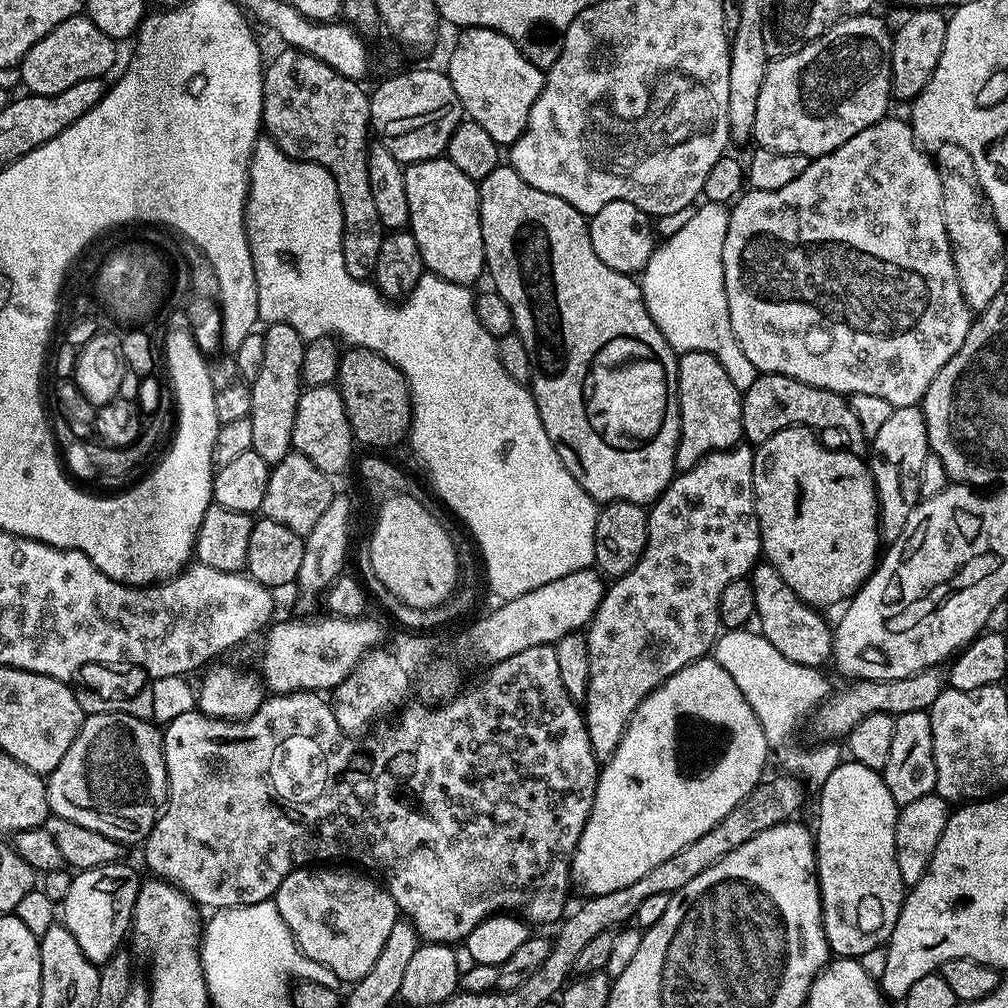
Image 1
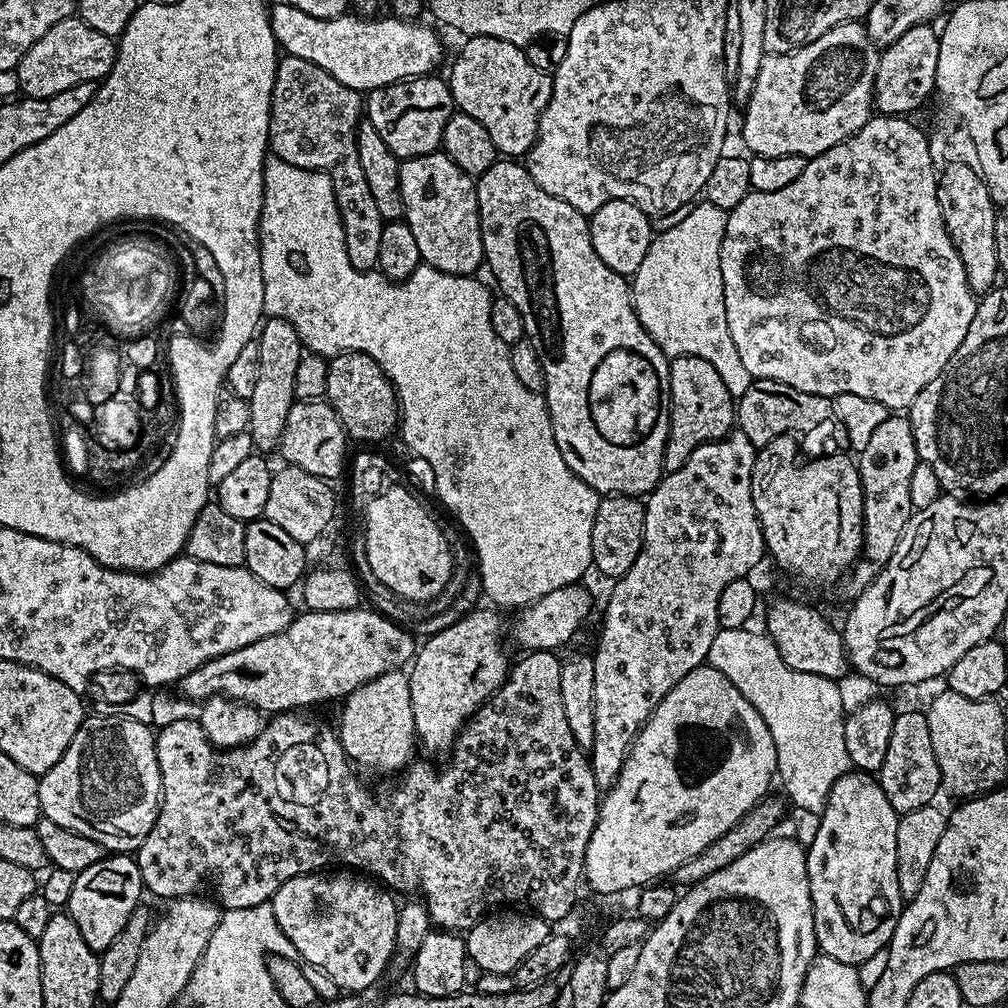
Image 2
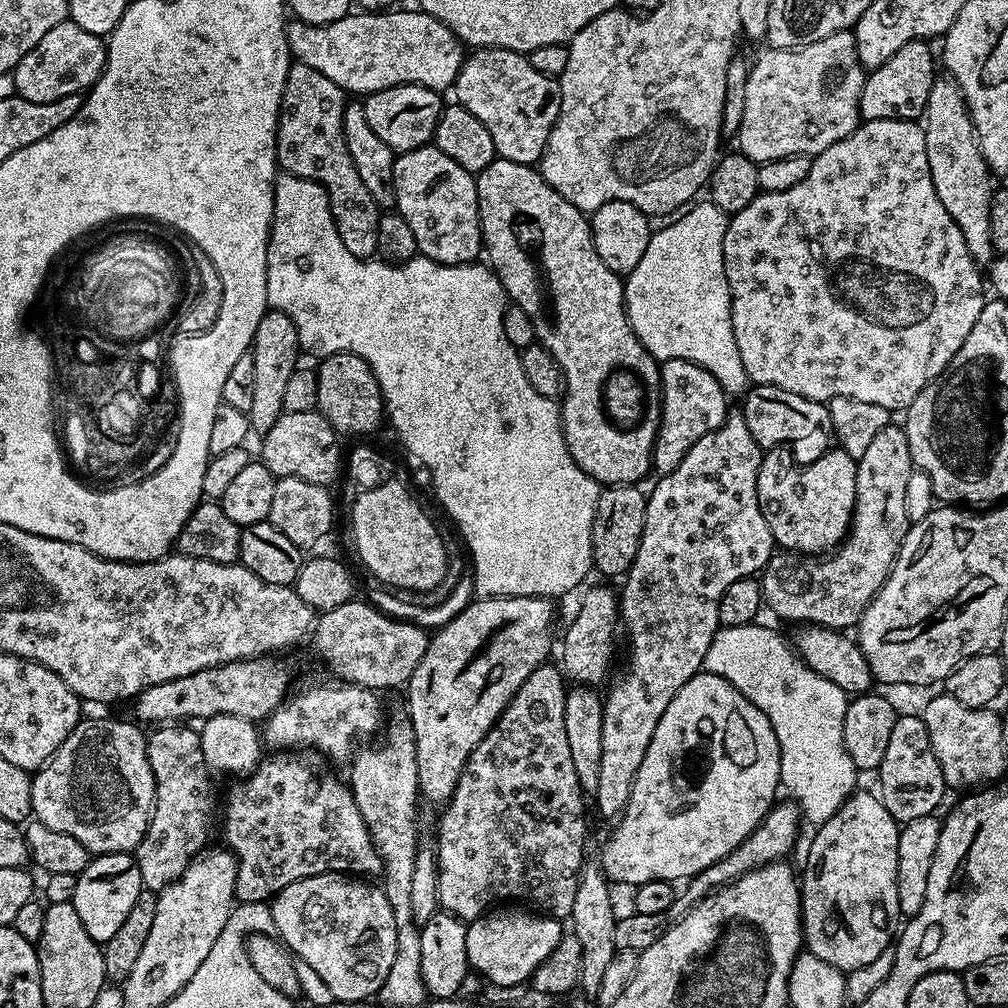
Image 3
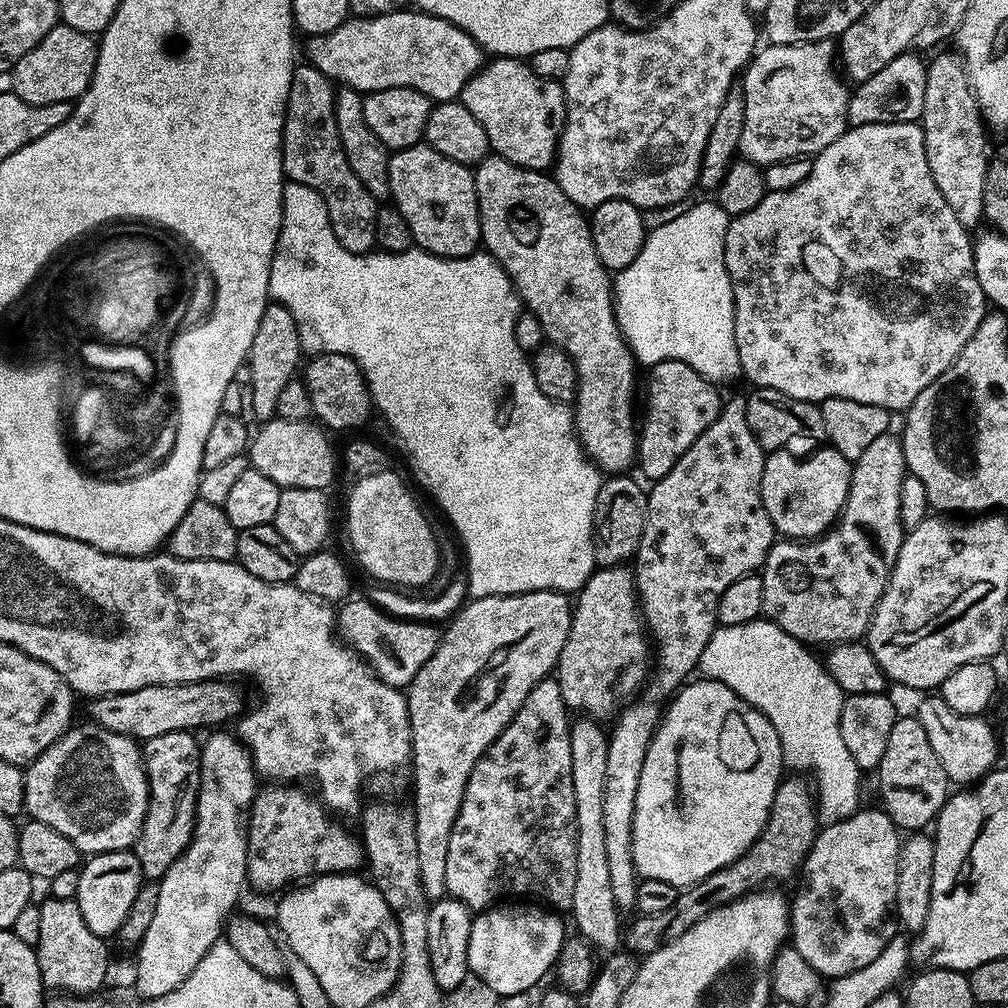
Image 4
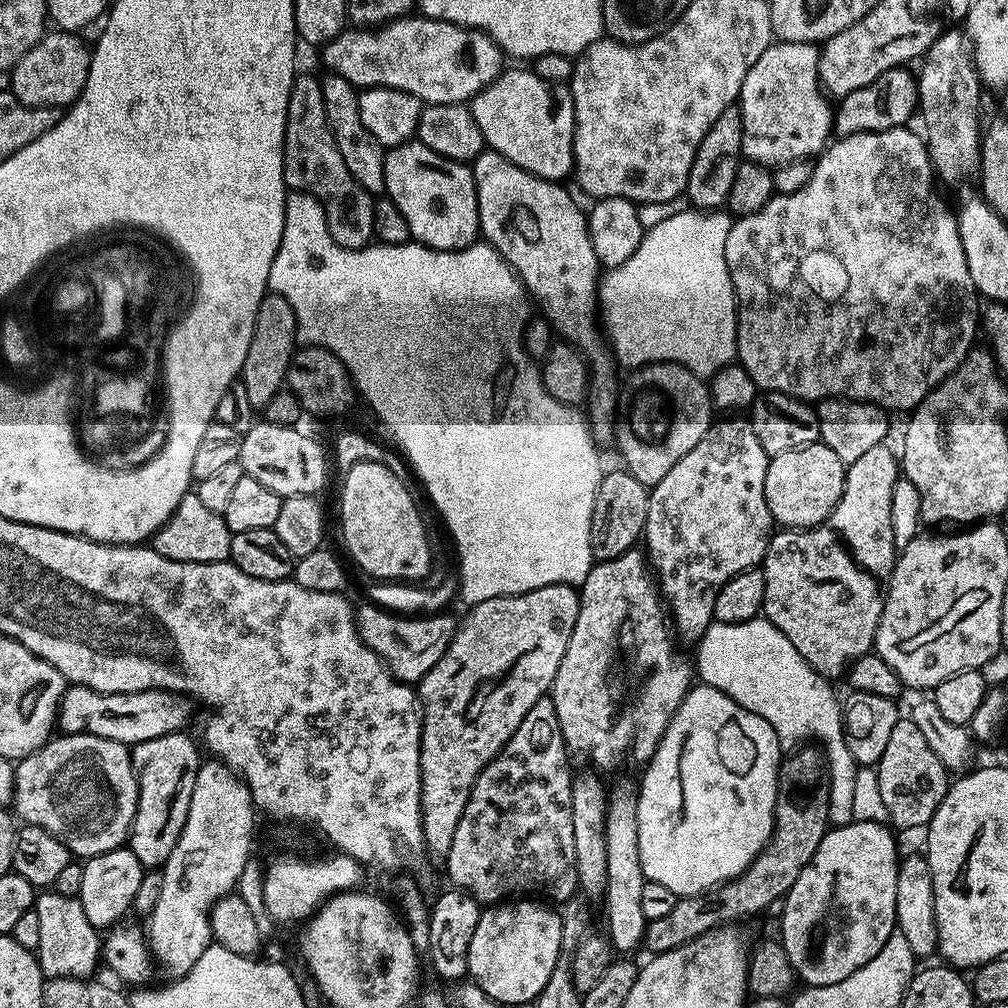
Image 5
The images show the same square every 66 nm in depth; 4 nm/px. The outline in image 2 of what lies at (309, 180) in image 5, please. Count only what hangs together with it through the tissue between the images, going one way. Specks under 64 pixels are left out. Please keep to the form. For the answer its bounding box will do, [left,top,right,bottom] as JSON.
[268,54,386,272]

* * *

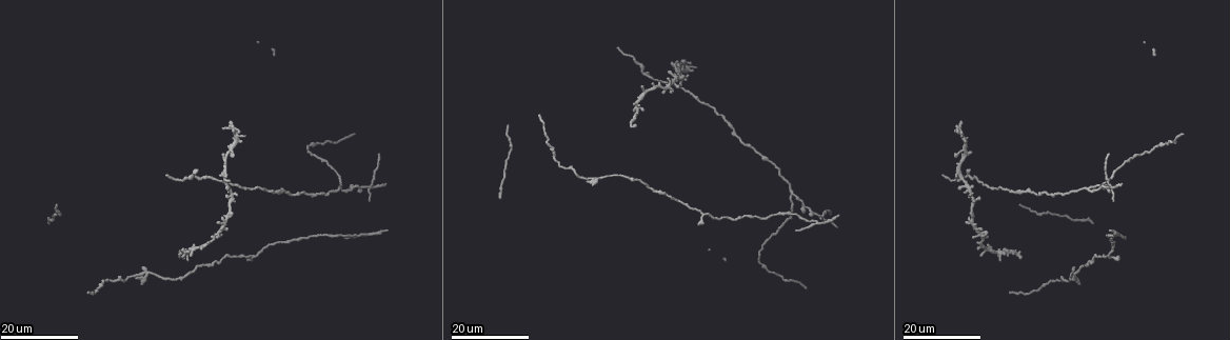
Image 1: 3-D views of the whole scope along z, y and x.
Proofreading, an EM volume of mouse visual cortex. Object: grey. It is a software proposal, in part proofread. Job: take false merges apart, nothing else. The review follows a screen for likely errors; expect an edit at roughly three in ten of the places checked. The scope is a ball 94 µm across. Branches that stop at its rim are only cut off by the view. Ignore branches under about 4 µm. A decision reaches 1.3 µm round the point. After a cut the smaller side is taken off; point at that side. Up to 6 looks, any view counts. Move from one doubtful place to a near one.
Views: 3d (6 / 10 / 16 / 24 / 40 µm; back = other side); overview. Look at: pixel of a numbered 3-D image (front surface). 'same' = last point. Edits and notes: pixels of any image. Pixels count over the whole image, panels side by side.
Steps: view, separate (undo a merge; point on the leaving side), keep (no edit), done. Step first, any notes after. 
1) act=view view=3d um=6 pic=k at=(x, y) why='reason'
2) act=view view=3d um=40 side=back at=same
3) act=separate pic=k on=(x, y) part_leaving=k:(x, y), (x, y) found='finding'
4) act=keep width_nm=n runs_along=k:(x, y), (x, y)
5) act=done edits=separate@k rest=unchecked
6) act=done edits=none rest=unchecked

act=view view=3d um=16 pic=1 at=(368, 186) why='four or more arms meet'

---

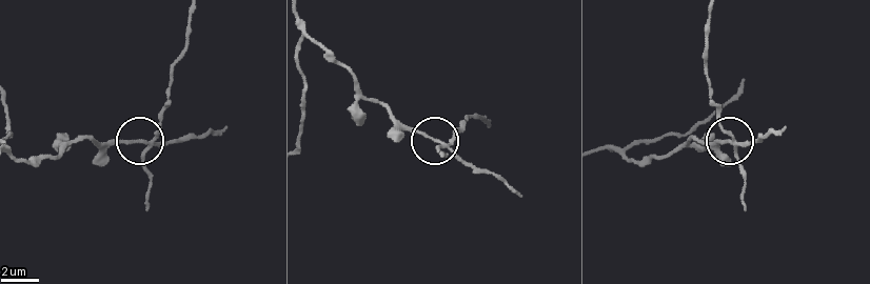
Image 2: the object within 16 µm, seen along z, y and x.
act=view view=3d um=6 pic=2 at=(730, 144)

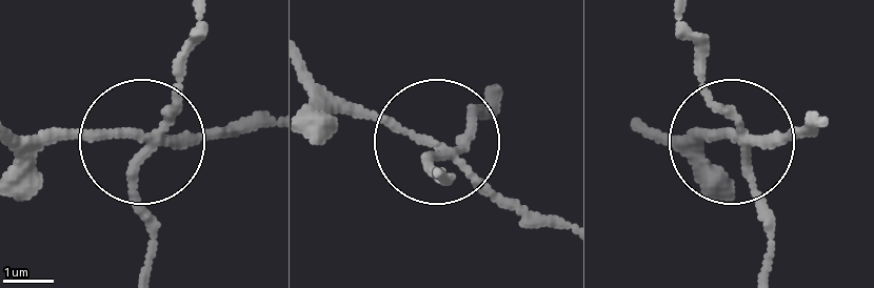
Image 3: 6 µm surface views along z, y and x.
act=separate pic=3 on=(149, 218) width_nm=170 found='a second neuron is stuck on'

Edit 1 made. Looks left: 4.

THE PROBLEM: Reproduce every line of the listing above in which the string "scope" appears.

EXERCISE OUTPUT:
Image 1: 3-D views of the whole scope along z, y and x.
Proofreading, an EM volume of mouse visual cortex. Object: grey. It is a software proposal, in part proofread. Job: take false merges apart, nothing else. The review follows a screen for likely errors; expect an edit at roughly three in ten of the places checked. The scope is a ball 94 µm across. Branches that stop at its rim are only cut off by the view. Ignore branches under about 4 µm. A decision reaches 1.3 µm round the point. After a cut the smaller side is taken off; point at that side. Up to 6 looks, any view counts. Move from one doubtful place to a near one.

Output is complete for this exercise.